── Material provided ──

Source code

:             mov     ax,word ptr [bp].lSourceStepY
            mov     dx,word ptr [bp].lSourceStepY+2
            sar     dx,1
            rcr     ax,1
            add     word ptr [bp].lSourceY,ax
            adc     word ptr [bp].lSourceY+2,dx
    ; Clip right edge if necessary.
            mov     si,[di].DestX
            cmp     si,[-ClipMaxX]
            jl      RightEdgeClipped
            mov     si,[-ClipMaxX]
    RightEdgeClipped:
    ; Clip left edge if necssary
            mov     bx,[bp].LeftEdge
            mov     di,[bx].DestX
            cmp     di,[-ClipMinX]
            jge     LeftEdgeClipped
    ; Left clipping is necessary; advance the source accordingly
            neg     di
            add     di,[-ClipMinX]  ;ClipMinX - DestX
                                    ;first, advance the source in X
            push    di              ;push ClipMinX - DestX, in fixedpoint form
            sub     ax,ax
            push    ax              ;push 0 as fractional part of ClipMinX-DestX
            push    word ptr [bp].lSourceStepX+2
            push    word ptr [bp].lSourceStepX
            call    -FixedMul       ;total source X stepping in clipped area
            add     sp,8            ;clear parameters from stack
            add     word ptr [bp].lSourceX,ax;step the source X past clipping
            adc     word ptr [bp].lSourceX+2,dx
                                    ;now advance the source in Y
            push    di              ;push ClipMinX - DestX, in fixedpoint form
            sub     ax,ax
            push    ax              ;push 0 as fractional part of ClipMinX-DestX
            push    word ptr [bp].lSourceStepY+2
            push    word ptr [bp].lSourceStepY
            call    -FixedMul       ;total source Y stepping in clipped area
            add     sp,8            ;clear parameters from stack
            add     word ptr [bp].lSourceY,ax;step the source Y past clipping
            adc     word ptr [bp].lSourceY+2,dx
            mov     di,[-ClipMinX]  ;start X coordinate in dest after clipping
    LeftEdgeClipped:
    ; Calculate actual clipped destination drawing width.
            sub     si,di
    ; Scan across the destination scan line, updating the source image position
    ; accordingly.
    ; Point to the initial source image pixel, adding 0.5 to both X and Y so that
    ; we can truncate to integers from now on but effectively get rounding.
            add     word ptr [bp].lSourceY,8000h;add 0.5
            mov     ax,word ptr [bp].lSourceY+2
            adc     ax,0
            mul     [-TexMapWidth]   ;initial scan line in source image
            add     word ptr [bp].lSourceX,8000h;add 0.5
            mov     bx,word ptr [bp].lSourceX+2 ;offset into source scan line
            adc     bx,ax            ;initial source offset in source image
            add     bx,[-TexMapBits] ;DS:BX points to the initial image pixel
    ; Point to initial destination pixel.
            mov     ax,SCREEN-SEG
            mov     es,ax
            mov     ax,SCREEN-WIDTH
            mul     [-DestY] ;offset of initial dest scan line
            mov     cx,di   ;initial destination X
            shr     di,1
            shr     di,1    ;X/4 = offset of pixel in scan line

───
── Material provided ──

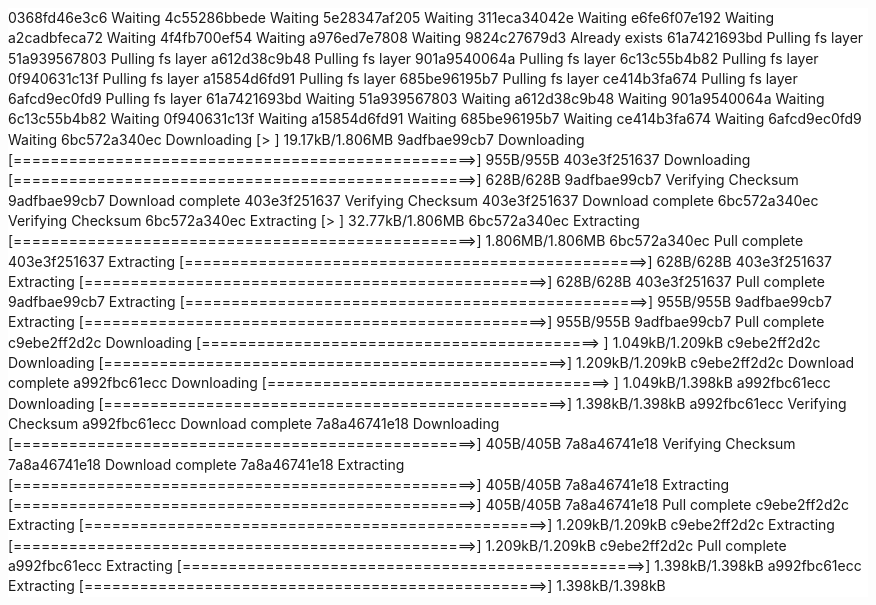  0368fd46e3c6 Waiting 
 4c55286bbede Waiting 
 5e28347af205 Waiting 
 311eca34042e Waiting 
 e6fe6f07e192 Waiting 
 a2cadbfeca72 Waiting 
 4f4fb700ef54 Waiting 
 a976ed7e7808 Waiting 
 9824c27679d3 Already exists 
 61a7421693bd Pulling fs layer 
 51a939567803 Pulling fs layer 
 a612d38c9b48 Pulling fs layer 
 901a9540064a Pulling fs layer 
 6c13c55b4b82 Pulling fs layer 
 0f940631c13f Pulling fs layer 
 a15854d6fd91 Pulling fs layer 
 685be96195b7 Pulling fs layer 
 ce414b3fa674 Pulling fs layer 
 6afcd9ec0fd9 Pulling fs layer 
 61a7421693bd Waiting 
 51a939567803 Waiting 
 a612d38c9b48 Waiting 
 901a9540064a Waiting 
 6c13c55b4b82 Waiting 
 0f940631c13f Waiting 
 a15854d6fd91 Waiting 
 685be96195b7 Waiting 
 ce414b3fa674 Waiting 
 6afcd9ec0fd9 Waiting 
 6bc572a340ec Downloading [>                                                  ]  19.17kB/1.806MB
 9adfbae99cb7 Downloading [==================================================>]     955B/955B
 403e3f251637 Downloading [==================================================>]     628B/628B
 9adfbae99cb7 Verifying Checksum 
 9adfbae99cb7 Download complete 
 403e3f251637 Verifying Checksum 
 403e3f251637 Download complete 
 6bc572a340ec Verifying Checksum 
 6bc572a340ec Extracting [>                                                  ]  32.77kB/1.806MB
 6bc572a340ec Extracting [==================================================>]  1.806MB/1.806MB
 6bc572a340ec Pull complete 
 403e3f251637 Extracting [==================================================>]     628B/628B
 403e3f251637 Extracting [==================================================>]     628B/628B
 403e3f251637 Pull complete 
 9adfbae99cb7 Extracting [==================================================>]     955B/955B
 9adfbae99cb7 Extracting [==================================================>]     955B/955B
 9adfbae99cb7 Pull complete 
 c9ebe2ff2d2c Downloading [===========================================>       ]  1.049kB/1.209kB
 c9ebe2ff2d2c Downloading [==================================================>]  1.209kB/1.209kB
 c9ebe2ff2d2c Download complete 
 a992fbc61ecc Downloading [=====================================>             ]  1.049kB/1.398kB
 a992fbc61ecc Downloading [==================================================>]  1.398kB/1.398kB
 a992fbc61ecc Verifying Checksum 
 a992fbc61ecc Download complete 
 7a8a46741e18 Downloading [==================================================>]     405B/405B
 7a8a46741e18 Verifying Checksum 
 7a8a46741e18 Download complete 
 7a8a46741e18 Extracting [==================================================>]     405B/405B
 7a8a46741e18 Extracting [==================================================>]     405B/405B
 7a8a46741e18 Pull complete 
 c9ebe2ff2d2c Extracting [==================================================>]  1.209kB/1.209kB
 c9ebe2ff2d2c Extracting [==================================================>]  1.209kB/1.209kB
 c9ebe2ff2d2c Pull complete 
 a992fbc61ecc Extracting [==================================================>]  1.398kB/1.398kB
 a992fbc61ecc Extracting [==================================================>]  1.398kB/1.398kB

───

**To-do item**
Copy out everything in the material above from the line containing "0368fd46e3c6 Waiting" down to the line containing "0f940631c13f Pulling fs layer", with both of those lines included. Leave out the pictures.

**Result of the task**
  0368fd46e3c6 Waiting 
 4c55286bbede Waiting 
 5e28347af205 Waiting 
 311eca34042e Waiting 
 e6fe6f07e192 Waiting 
 a2cadbfeca72 Waiting 
 4f4fb700ef54 Waiting 
 a976ed7e7808 Waiting 
 9824c27679d3 Already exists 
 61a7421693bd Pulling fs layer 
 51a939567803 Pulling fs layer 
 a612d38c9b48 Pulling fs layer 
 901a9540064a Pulling fs layer 
 6c13c55b4b82 Pulling fs layer 
 0f940631c13f Pulling fs layer 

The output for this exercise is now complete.